## WHAT YOU WILL DO
Transcribe all the records exactly and omit any images they hold.

## GIVEN INFORMATION
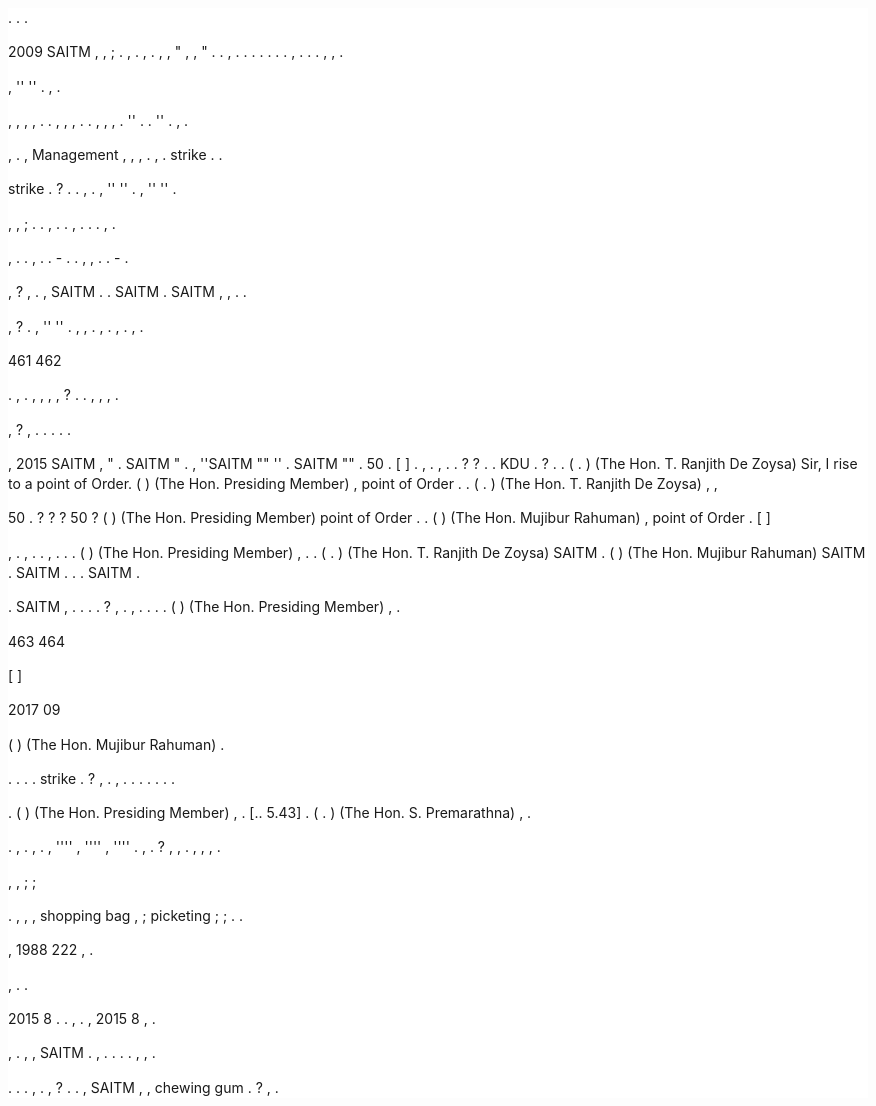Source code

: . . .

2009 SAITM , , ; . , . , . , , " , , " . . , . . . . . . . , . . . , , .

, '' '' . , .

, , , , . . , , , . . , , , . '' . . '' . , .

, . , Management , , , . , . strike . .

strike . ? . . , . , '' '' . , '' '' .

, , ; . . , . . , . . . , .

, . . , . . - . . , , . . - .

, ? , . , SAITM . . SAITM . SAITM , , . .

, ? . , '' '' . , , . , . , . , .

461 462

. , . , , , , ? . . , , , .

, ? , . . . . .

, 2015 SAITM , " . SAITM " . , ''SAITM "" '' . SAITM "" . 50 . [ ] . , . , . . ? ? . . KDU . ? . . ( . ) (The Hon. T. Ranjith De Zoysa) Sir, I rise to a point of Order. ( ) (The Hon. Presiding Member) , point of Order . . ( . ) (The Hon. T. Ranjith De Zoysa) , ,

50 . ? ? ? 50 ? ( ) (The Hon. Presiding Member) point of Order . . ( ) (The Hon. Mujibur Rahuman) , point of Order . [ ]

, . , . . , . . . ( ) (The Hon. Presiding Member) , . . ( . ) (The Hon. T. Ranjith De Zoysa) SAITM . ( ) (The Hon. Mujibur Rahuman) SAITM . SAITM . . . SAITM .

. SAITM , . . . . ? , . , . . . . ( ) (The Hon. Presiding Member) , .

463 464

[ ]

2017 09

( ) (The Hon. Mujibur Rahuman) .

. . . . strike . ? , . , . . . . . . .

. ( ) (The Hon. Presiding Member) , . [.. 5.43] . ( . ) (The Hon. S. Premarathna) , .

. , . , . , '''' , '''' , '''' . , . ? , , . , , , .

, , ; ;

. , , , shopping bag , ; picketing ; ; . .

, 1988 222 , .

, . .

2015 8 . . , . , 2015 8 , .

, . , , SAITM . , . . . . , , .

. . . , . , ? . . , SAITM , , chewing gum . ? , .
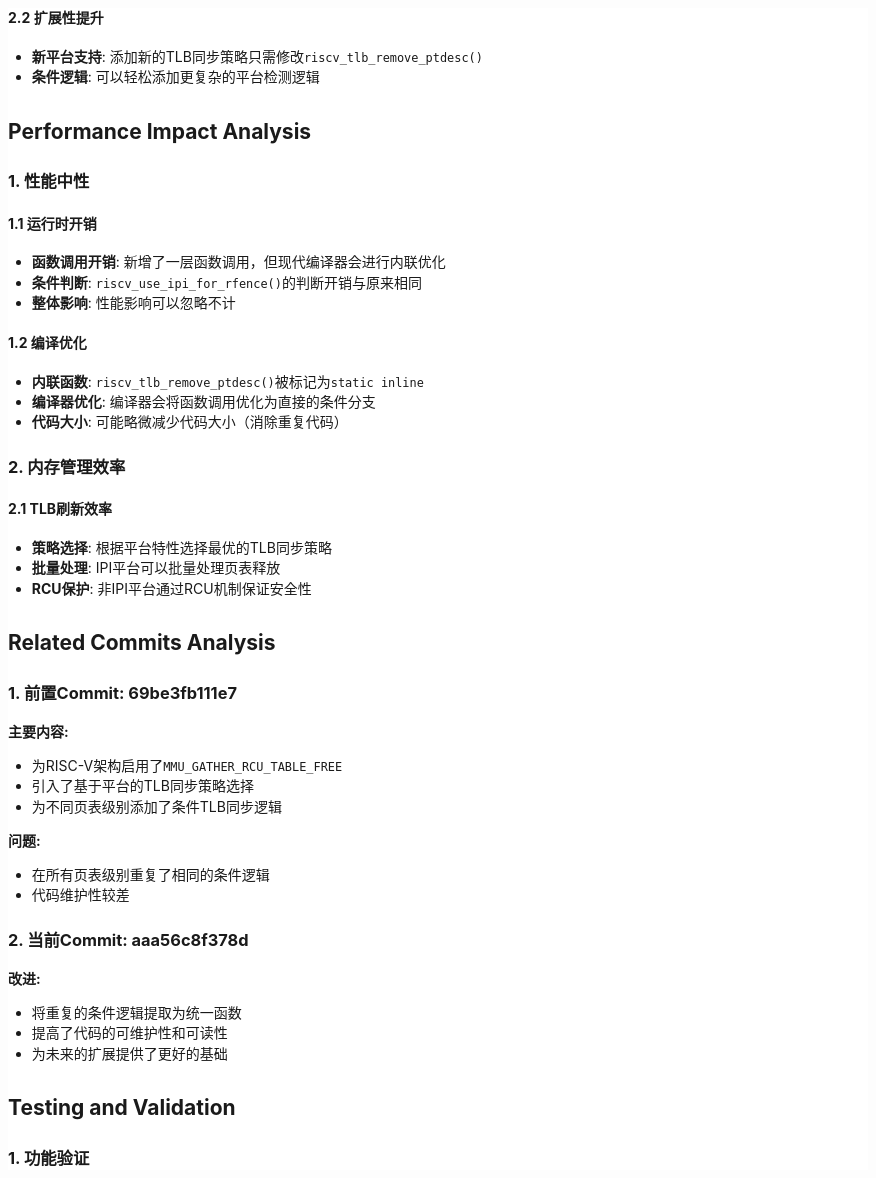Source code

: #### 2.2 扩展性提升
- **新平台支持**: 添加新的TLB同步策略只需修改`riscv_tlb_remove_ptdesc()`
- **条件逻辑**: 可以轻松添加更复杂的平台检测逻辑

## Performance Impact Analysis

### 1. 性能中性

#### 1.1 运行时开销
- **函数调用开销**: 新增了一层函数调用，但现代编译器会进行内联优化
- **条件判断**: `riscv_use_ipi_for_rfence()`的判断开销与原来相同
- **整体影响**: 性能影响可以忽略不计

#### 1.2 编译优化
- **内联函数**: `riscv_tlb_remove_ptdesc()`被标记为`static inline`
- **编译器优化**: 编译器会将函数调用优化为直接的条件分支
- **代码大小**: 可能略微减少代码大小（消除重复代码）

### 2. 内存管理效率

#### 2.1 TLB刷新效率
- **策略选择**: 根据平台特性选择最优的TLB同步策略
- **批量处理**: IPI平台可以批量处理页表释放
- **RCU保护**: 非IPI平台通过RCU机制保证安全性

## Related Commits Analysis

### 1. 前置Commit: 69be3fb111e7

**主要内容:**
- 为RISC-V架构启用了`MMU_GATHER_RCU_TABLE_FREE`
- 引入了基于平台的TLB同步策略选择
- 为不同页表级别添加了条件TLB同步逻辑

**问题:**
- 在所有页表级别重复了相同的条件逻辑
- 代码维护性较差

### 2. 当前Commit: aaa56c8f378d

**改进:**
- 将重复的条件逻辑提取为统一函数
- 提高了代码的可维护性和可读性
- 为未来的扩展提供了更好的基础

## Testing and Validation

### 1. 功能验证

## ANSWER TO THE PROBLEM
Source code

: . . .

2009 SAITM , , ; . , . , . , , " , , " . . , . . . . . . . , . . . , , .

, '' '' . , .

, , , , . . , , , . . , , , . '' . . '' . , .

, . , Management , , , . , . strike . .

strike . ? . . , . , '' '' . , '' '' .

, , ; . . , . . , . . . , .

, . . , . . - . . , , . . - .

, ? , . , SAITM . . SAITM . SAITM , , . .

, ? . , '' '' . , , . , . , . , .

461 462

. , . , , , , ? . . , , , .

, ? , . . . . .

, 2015 SAITM , " . SAITM " . , ''SAITM "" '' . SAITM "" . 50 . [ ] . , . , . . ? ? . . KDU . ? . . ( . ) (The Hon. T. Ranjith De Zoysa) Sir, I rise to a point of Order. ( ) (The Hon. Presiding Member) , point of Order . . ( . ) (The Hon. T. Ranjith De Zoysa) , ,

50 . ? ? ? 50 ? ( ) (The Hon. Presiding Member) point of Order . . ( ) (The Hon. Mujibur Rahuman) , point of Order . [ ]

, . , . . , . . . ( ) (The Hon. Presiding Member) , . . ( . ) (The Hon. T. Ranjith De Zoysa) SAITM . ( ) (The Hon. Mujibur Rahuman) SAITM . SAITM . . . SAITM .

. SAITM , . . . . ? , . , . . . . ( ) (The Hon. Presiding Member) , .

463 464

[ ]

2017 09

( ) (The Hon. Mujibur Rahuman) .

. . . . strike . ? , . , . . . . . . .

. ( ) (The Hon. Presiding Member) , . [.. 5.43] . ( . ) (The Hon. S. Premarathna) , .

. , . , . , '''' , '''' , '''' . , . ? , , . , , , .

, , ; ;

. , , , shopping bag , ; picketing ; ; . .

, 1988 222 , .

, . .

2015 8 . . , . , 2015 8 , .

, . , , SAITM . , . . . . , , .

. . . , . , ? . . , SAITM , , chewing gum . ? , .
Source code

: #### 2.2 扩展性提升
- **新平台支持**: 添加新的TLB同步策略只需修改`riscv_tlb_remove_ptdesc()`
- **条件逻辑**: 可以轻松添加更复杂的平台检测逻辑

## Performance Impact Analysis

### 1. 性能中性

#### 1.1 运行时开销
- **函数调用开销**: 新增了一层函数调用，但现代编译器会进行内联优化
- **条件判断**: `riscv_use_ipi_for_rfence()`的判断开销与原来相同
- **整体影响**: 性能影响可以忽略不计

#### 1.2 编译优化
- **内联函数**: `riscv_tlb_remove_ptdesc()`被标记为`static inline`
- **编译器优化**: 编译器会将函数调用优化为直接的条件分支
- **代码大小**: 可能略微减少代码大小（消除重复代码）

### 2. 内存管理效率

#### 2.1 TLB刷新效率
- **策略选择**: 根据平台特性选择最优的TLB同步策略
- **批量处理**: IPI平台可以批量处理页表释放
- **RCU保护**: 非IPI平台通过RCU机制保证安全性

## Related Commits Analysis

### 1. 前置Commit: 69be3fb111e7

**主要内容:**
- 为RISC-V架构启用了`MMU_GATHER_RCU_TABLE_FREE`
- 引入了基于平台的TLB同步策略选择
- 为不同页表级别添加了条件TLB同步逻辑

**问题:**
- 在所有页表级别重复了相同的条件逻辑
- 代码维护性较差

### 2. 当前Commit: aaa56c8f378d

**改进:**
- 将重复的条件逻辑提取为统一函数
- 提高了代码的可维护性和可读性
- 为未来的扩展提供了更好的基础

## Testing and Validation

### 1. 功能验证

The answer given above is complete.